[[ PROVIDED DATA open ]]

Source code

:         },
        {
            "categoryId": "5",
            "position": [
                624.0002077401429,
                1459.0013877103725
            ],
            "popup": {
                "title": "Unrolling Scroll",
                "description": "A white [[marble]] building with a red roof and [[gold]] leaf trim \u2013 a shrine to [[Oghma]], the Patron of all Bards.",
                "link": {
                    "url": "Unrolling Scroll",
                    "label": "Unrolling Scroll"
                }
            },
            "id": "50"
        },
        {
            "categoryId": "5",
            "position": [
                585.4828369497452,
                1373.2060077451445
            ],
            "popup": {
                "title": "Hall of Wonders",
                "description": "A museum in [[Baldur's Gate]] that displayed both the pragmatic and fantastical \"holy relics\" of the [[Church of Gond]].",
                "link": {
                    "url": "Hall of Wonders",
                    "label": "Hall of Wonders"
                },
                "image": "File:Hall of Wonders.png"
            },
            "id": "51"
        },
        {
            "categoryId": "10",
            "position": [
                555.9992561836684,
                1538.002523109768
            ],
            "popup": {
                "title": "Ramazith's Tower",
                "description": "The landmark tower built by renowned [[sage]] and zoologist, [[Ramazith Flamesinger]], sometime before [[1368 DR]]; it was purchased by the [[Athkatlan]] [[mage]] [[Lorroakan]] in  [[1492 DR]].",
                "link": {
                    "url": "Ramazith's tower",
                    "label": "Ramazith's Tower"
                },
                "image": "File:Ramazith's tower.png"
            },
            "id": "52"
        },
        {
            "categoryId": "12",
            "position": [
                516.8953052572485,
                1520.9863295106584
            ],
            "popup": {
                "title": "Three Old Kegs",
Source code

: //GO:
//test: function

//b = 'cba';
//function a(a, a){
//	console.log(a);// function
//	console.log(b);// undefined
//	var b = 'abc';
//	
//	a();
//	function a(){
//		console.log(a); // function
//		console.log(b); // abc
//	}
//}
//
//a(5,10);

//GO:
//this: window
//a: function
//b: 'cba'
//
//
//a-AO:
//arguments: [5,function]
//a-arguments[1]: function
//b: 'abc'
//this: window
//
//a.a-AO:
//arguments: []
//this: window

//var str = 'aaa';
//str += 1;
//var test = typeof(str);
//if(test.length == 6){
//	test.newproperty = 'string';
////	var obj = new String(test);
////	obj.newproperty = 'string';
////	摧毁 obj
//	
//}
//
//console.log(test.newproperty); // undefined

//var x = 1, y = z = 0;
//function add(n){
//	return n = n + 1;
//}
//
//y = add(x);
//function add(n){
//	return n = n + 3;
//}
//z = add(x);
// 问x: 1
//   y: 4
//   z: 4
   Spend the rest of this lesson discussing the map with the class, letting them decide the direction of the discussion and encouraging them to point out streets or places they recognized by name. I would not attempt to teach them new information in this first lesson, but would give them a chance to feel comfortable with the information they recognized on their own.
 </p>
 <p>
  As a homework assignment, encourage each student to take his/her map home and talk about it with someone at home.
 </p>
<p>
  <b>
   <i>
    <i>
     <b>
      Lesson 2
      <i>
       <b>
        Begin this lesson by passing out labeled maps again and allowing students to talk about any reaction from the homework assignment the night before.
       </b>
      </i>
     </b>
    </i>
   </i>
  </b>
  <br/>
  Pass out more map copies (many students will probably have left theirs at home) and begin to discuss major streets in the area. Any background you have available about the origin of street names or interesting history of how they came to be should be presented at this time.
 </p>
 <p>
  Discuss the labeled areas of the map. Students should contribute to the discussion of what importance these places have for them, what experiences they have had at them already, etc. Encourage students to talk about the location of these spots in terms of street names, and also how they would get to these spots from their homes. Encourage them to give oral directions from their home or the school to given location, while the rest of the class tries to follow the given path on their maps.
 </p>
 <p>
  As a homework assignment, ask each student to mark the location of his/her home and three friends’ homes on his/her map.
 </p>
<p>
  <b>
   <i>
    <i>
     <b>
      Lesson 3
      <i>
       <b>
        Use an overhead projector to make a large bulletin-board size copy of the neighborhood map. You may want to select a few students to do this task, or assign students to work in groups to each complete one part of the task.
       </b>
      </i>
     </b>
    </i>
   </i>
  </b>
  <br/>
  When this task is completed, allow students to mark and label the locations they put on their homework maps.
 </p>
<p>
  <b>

[[ PROVIDED DATA closed ]]

> **TASK GOAL**:
Set down each line exactly as it appears in the data.

> **OUTPUT BELOW**:
Source code

:         },
        {
            "categoryId": "5",
            "position": [
                624.0002077401429,
                1459.0013877103725
            ],
            "popup": {
                "title": "Unrolling Scroll",
                "description": "A white [[marble]] building with a red roof and [[gold]] leaf trim \u2013 a shrine to [[Oghma]], the Patron of all Bards.",
                "link": {
                    "url": "Unrolling Scroll",
                    "label": "Unrolling Scroll"
                }
            },
            "id": "50"
        },
        {
            "categoryId": "5",
            "position": [
                585.4828369497452,
                1373.2060077451445
            ],
            "popup": {
                "title": "Hall of Wonders",
                "description": "A museum in [[Baldur's Gate]] that displayed both the pragmatic and fantastical \"holy relics\" of the [[Church of Gond]].",
                "link": {
                    "url": "Hall of Wonders",
                    "label": "Hall of Wonders"
                },
                "image": "File:Hall of Wonders.png"
            },
            "id": "51"
        },
        {
            "categoryId": "10",
            "position": [
                555.9992561836684,
                1538.002523109768
            ],
            "popup": {
                "title": "Ramazith's Tower",
                "description": "The landmark tower built by renowned [[sage]] and zoologist, [[Ramazith Flamesinger]], sometime before [[1368 DR]]; it was purchased by the [[Athkatlan]] [[mage]] [[Lorroakan]] in  [[1492 DR]].",
                "link": {
                    "url": "Ramazith's tower",
                    "label": "Ramazith's Tower"
                },
                "image": "File:Ramazith's tower.png"
            },
            "id": "52"
        },
        {
            "categoryId": "12",
            "position": [
                516.8953052572485,
                1520.9863295106584
            ],
            "popup": {
                "title": "Three Old Kegs",
Source code

: //GO:
//test: function

//b = 'cba';
//function a(a, a){
//	console.log(a);// function
//	console.log(b);// undefined
//	var b = 'abc';
//	
//	a();
//	function a(){
//		console.log(a); // function
//		console.log(b); // abc
//	}
//}
//
//a(5,10);

//GO:
//this: window
//a: function
//b: 'cba'
//
//
//a-AO:
//arguments: [5,function]
//a-arguments[1]: function
//b: 'abc'
//this: window
//
//a.a-AO:
//arguments: []
//this: window

//var str = 'aaa';
//str += 1;
//var test = typeof(str);
//if(test.length == 6){
//	test.newproperty = 'string';
////	var obj = new String(test);
////	obj.newproperty = 'string';
////	摧毁 obj
//	
//}
//
//console.log(test.newproperty); // undefined

//var x = 1, y = z = 0;
//function add(n){
//	return n = n + 1;
//}
//
//y = add(x);
//function add(n){
//	return n = n + 3;
//}
//z = add(x);
// 问x: 1
//   y: 4
//   z: 4
   Spend the rest of this lesson discussing the map with the class, letting them decide the direction of the discussion and encouraging them to point out streets or places they recognized by name. I would not attempt to teach them new information in this first lesson, but would give them a chance to feel comfortable with the information they recognized on their own.
 </p>
 <p>
  As a homework assignment, encourage each student to take his/her map home and talk about it with someone at home.
 </p>
<p>
  <b>
   <i>
    <i>
     <b>
      Lesson 2
      <i>
       <b>
        Begin this lesson by passing out labeled maps again and allowing students to talk about any reaction from the homework assignment the night before.
       </b>
      </i>
     </b>
    </i>
   </i>
  </b>
  <br/>
  Pass out more map copies (many students will probably have left theirs at home) and begin to discuss major streets in the area. Any background you have available about the origin of street names or interesting history of how they came to be should be presented at this time.
 </p>
 <p>
  Discuss the labeled areas of the map. Students should contribute to the discussion of what importance these places have for them, what experiences they have had at them already, etc. Encourage students to talk about the location of these spots in terms of street names, and also how they would get to these spots from their homes. Encourage them to give oral directions from their home or the school to given location, while the rest of the class tries to follow the given path on their maps.
 </p>
 <p>
  As a homework assignment, ask each student to mark the location of his/her home and three friends’ homes on his/her map.
 </p>
<p>
  <b>
   <i>
    <i>
     <b>
      Lesson 3
      <i>
       <b>
        Use an overhead projector to make a large bulletin-board size copy of the neighborhood map. You may want to select a few students to do this task, or assign students to work in groups to each complete one part of the task.
       </b>
      </i>
     </b>
    </i>
   </i>
  </b>
  <br/>
  When this task is completed, allow students to mark and label the locations they put on their homework maps.
 </p>
<p>
  <b>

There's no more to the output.